[Saved data entries]
====================
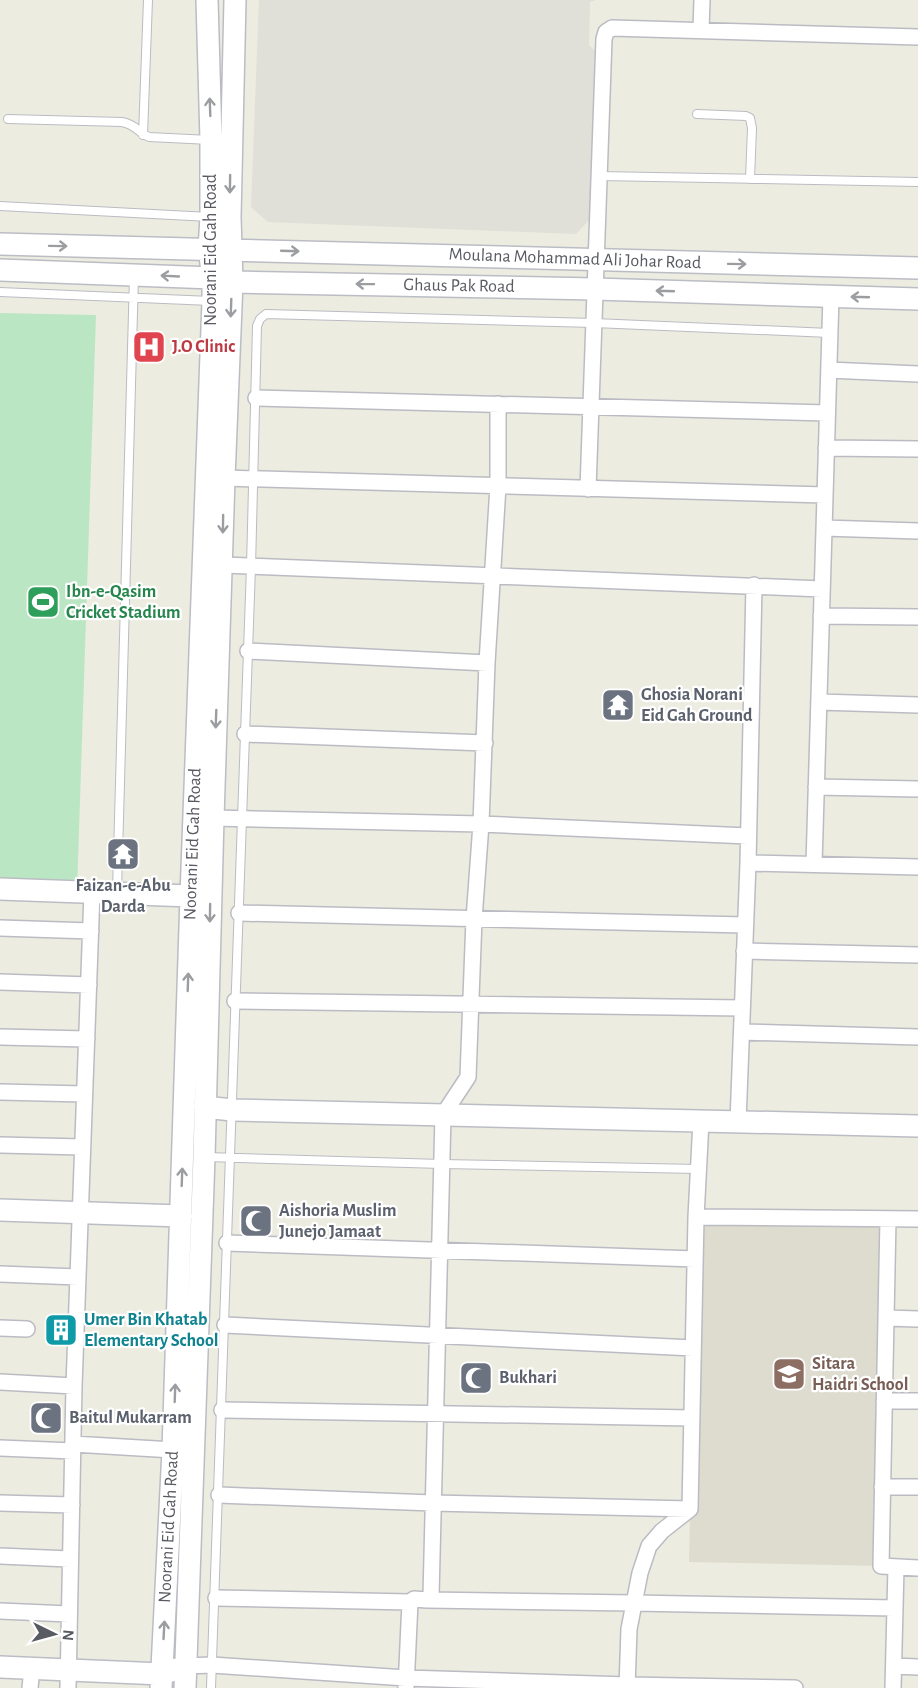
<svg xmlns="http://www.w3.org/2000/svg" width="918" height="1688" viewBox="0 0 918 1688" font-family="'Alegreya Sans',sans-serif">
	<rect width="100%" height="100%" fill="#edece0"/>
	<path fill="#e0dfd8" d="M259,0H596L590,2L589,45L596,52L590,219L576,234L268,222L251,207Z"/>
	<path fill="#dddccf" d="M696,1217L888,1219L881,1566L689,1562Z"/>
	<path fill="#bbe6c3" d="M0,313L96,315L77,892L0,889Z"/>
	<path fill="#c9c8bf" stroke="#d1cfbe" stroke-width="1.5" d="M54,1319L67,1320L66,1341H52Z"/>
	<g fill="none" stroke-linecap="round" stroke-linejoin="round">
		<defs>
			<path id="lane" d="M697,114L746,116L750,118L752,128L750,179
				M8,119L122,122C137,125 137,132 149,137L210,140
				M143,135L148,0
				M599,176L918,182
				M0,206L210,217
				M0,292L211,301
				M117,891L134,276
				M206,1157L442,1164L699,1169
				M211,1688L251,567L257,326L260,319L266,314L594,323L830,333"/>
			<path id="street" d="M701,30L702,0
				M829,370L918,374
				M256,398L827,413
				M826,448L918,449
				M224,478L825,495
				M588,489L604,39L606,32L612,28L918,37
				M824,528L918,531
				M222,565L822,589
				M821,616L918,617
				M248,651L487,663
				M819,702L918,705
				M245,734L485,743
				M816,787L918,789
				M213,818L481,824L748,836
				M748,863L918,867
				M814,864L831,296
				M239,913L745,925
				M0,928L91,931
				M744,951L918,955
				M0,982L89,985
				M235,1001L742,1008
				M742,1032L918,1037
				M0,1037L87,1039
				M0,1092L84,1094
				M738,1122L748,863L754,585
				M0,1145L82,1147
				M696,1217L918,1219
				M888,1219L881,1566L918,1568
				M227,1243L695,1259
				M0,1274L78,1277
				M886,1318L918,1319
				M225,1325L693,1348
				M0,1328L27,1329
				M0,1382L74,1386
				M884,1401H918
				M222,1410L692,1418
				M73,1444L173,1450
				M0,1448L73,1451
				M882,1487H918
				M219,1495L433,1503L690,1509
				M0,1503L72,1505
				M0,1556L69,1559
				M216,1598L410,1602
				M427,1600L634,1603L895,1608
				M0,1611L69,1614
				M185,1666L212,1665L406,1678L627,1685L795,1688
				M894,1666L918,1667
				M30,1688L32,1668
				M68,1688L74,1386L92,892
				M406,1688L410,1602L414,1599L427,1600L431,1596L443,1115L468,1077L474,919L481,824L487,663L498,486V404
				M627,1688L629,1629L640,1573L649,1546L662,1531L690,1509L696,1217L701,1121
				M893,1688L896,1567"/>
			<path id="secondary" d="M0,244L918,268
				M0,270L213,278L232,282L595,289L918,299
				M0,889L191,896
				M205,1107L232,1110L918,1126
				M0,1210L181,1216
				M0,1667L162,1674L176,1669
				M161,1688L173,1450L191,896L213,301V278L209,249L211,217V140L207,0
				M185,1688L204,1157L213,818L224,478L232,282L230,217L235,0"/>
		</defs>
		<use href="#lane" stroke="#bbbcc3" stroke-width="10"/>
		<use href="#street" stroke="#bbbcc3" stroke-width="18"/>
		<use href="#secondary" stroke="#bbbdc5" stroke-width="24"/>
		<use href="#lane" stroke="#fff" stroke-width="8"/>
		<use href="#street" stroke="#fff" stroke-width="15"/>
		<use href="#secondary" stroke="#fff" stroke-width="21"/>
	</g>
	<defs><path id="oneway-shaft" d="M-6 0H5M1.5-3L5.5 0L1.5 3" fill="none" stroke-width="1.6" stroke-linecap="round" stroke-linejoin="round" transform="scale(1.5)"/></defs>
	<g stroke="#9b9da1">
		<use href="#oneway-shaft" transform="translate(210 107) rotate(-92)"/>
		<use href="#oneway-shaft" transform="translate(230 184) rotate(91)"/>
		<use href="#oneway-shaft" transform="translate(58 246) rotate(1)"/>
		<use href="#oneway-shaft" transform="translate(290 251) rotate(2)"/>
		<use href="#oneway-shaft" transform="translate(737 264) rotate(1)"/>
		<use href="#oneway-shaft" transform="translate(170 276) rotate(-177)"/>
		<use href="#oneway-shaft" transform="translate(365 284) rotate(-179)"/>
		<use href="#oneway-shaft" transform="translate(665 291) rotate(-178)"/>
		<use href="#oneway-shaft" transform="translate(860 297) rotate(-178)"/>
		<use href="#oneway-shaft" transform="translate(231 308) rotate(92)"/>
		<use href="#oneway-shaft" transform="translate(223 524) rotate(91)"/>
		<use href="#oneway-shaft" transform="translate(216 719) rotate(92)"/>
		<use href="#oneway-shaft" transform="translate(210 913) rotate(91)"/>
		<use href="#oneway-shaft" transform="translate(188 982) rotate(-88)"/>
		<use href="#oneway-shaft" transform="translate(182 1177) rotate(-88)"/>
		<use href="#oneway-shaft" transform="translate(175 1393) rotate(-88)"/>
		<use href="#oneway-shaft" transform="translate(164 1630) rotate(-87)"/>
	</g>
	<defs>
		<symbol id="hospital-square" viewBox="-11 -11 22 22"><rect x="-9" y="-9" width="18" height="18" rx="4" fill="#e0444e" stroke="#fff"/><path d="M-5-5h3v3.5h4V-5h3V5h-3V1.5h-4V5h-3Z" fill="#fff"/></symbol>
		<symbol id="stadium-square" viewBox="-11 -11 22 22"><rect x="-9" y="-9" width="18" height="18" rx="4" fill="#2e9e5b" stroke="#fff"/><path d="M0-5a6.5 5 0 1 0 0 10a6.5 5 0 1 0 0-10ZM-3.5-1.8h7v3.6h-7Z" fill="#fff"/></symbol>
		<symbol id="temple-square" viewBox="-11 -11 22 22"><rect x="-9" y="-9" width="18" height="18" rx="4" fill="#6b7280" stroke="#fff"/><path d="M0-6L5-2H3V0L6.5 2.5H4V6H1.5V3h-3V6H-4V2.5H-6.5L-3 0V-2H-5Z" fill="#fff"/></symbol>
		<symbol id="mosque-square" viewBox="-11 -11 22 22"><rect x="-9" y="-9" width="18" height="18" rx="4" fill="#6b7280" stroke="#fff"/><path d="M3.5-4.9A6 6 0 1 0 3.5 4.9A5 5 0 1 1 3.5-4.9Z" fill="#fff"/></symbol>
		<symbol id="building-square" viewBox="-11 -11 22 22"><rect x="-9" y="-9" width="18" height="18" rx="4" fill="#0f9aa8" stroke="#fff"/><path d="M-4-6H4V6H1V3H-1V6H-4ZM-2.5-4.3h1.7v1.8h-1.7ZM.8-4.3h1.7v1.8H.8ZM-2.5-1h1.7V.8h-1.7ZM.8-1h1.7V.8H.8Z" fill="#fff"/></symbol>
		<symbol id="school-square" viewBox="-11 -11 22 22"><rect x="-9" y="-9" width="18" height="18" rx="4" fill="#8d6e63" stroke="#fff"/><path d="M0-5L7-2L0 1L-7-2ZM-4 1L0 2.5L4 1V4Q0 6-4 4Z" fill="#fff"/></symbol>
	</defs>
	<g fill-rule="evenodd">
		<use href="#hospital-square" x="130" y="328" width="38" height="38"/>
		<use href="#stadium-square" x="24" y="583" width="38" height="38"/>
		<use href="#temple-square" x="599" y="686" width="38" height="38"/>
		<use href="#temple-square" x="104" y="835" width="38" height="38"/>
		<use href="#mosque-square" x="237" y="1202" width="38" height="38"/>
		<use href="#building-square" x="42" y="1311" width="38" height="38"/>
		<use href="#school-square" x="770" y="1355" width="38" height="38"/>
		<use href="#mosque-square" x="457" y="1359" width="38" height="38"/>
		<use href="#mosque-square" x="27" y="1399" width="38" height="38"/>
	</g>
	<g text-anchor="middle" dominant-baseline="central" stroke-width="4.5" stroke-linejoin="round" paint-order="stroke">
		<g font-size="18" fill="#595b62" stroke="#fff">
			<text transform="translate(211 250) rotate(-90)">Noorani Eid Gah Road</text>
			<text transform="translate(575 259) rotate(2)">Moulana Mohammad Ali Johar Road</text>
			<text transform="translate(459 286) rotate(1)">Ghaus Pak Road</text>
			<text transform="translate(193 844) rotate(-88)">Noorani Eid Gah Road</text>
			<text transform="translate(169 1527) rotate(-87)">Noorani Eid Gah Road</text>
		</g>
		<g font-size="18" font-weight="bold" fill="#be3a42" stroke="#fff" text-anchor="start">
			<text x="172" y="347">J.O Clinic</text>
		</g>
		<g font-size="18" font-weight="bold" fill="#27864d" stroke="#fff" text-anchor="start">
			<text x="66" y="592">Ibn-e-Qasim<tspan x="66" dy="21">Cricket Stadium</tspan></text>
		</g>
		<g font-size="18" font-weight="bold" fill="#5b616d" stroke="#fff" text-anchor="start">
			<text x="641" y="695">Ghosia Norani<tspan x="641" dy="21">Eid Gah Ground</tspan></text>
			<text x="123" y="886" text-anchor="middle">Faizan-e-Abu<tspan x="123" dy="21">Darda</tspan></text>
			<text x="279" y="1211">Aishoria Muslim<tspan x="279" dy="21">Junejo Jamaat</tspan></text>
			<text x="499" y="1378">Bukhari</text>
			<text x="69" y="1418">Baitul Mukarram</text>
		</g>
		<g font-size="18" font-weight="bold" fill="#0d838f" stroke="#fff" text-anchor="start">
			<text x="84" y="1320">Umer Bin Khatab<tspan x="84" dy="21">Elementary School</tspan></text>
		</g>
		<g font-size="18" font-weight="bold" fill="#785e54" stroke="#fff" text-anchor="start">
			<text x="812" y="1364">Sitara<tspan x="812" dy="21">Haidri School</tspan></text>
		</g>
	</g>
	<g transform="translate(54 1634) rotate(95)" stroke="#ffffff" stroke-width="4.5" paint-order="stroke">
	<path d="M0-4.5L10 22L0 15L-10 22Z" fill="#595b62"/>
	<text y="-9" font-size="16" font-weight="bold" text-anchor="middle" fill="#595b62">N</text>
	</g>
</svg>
====================
> [About this task]: Set down, from the entries above, exactly the lines from the one with "M117,891L134,276" up to and including the one with "M68,1688L74,1386L92,892", and no other lines.

> [Finished exercise]:
				M117,891L134,276
				M206,1157L442,1164L699,1169
				M211,1688L251,567L257,326L260,319L266,314L594,323L830,333"/>
			<path id="street" d="M701,30L702,0
				M829,370L918,374
				M256,398L827,413
				M826,448L918,449
				M224,478L825,495
				M588,489L604,39L606,32L612,28L918,37
				M824,528L918,531
				M222,565L822,589
				M821,616L918,617
				M248,651L487,663
				M819,702L918,705
				M245,734L485,743
				M816,787L918,789
				M213,818L481,824L748,836
				M748,863L918,867
				M814,864L831,296
				M239,913L745,925
				M0,928L91,931
				M744,951L918,955
				M0,982L89,985
				M235,1001L742,1008
				M742,1032L918,1037
				M0,1037L87,1039
				M0,1092L84,1094
				M738,1122L748,863L754,585
				M0,1145L82,1147
				M696,1217L918,1219
				M888,1219L881,1566L918,1568
				M227,1243L695,1259
				M0,1274L78,1277
				M886,1318L918,1319
				M225,1325L693,1348
				M0,1328L27,1329
				M0,1382L74,1386
				M884,1401H918
				M222,1410L692,1418
				M73,1444L173,1450
				M0,1448L73,1451
				M882,1487H918
				M219,1495L433,1503L690,1509
				M0,1503L72,1505
				M0,1556L69,1559
				M216,1598L410,1602
				M427,1600L634,1603L895,1608
				M0,1611L69,1614
				M185,1666L212,1665L406,1678L627,1685L795,1688
				M894,1666L918,1667
				M30,1688L32,1668
				M68,1688L74,1386L92,892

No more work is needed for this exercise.